Area farmers are making a statement against roadside trash by sticking stamps on beverage cans and mailing them to state legislators.
The audience during a taping of the Phil Donahue TV talk show shouts down Atty. James Callen when he raises the issue of U.S. Rep. James A. Traficant’s ties to mobsters and boos Vic Rubenstein, a public-relations consultant, who brings up Traficant’s involvement in the cases of two Nazi war criminals.
1975: The Rev. Richard D. Speicher is appointed executive director of the Mahoning Valley Association of Churches. He has been serving as interim director since the Rev. Norman Parr resigned.
Warren 8th Ward Councilman Frank Mahaffey, a Democrat, is supporting the re-election of Republican Mayor Arthur J. Richards over his Democratic challenger, Councilman Robert H. Roberts III.
Youngstown City Council halts its inquiry into the administration of the Youngstown Police Department after Police Chief Donald Baker files for a restraining order against council in U.S. District Court in Cleveland.

**INFORMATION PROVIDED:**
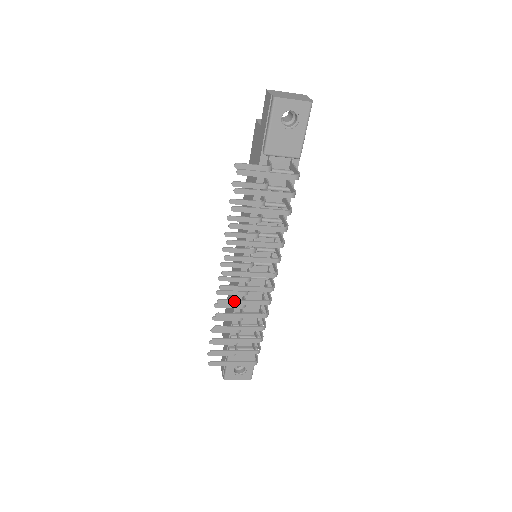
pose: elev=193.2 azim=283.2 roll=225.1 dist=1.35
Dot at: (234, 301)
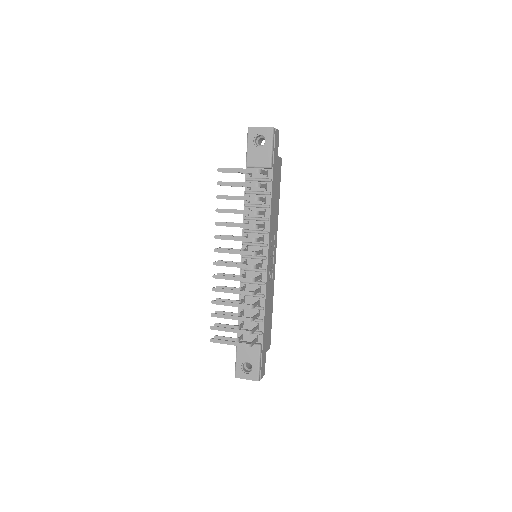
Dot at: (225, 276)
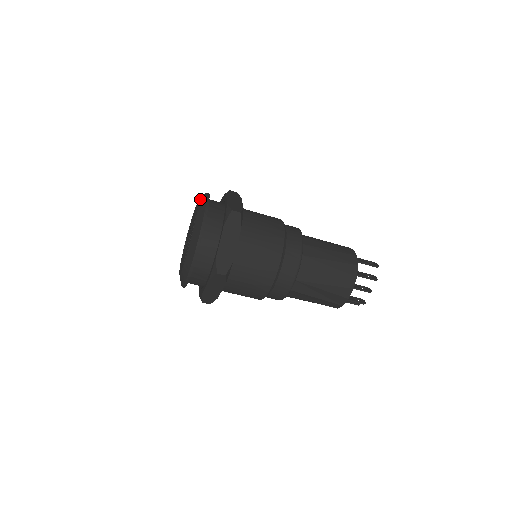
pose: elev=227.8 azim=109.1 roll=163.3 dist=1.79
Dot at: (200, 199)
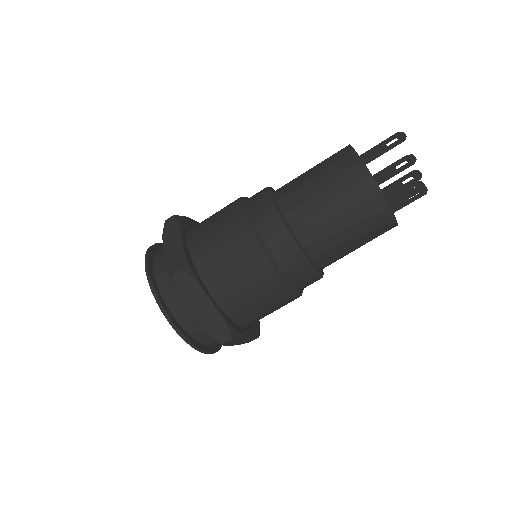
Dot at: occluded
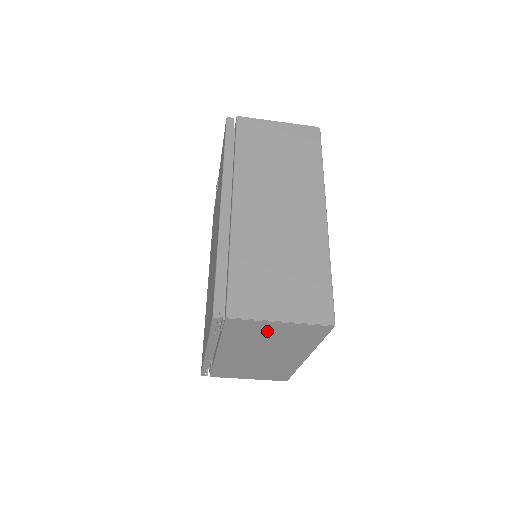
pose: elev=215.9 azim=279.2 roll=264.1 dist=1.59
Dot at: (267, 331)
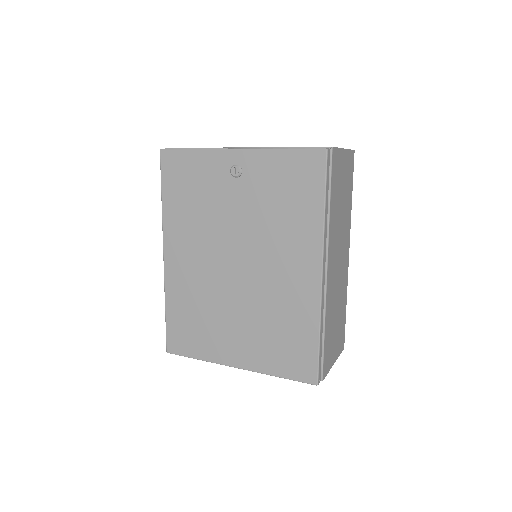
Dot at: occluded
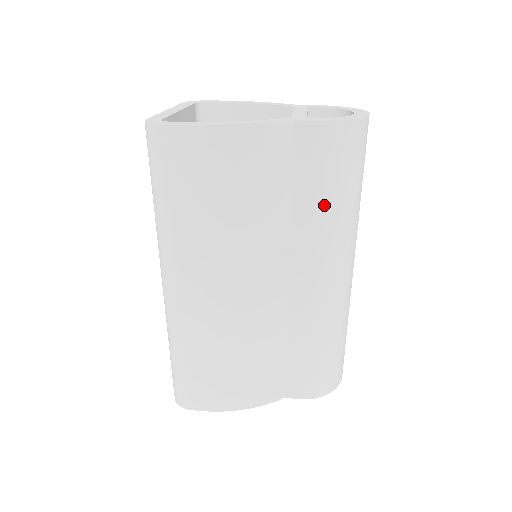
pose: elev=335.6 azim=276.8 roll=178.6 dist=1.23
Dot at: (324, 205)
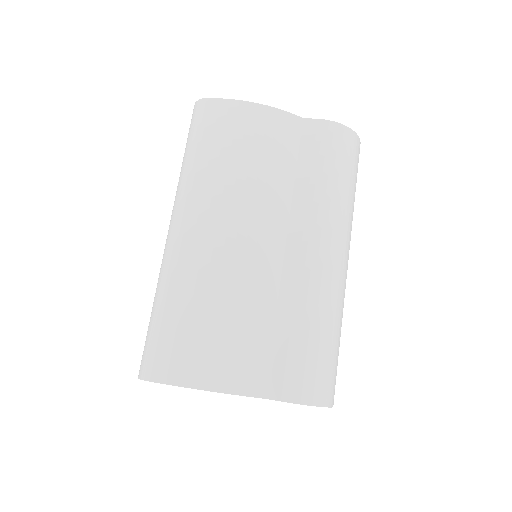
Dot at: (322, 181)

**WHAT THIS EXERCISE ASKS:**
(a) List every city the news briefs name.
(b) Resume the news briefs from their last item, keeping the same style.

**ANSWERS PER TASK:**
(a)
Warren
Youngstown
Cleveland

(b)
1965: Neighbors say two men broke into the Brittain Street home of Mary Donald, 74, about an hour after she fell from her porch step and suffered a fatal injury.
The unusual sculpture of Donald Drumm, an Akron artist formerly of Warren, will be on display at the fall opening of the museum at Wooster College’s Fine Arts Center.
Paul Merwin, editor and publisher of the East Palestine Daily Leader, sets Oct. 12 as the date for an open house at the newspaper’s new office and printing shop.
1940: Mahoning County voting registration reaches 104,000, making it the highest in the election board’s history.
Steel production jumps to 90 percent of capacity, the highest point of the year.
Mahoning County Engineer Robert J. Schomer announces a resolution seeking permission from Mahoning County commissioners to build a new bridge across the Mahoning River on Lake Park Road in Smith Township.
The Republic Steel Corp. will be forced to pay a minimum of $350,000 in vacation pay to employees reinstated after the Little Steel strike of 1937 under a recent ruling by the federal circuit court.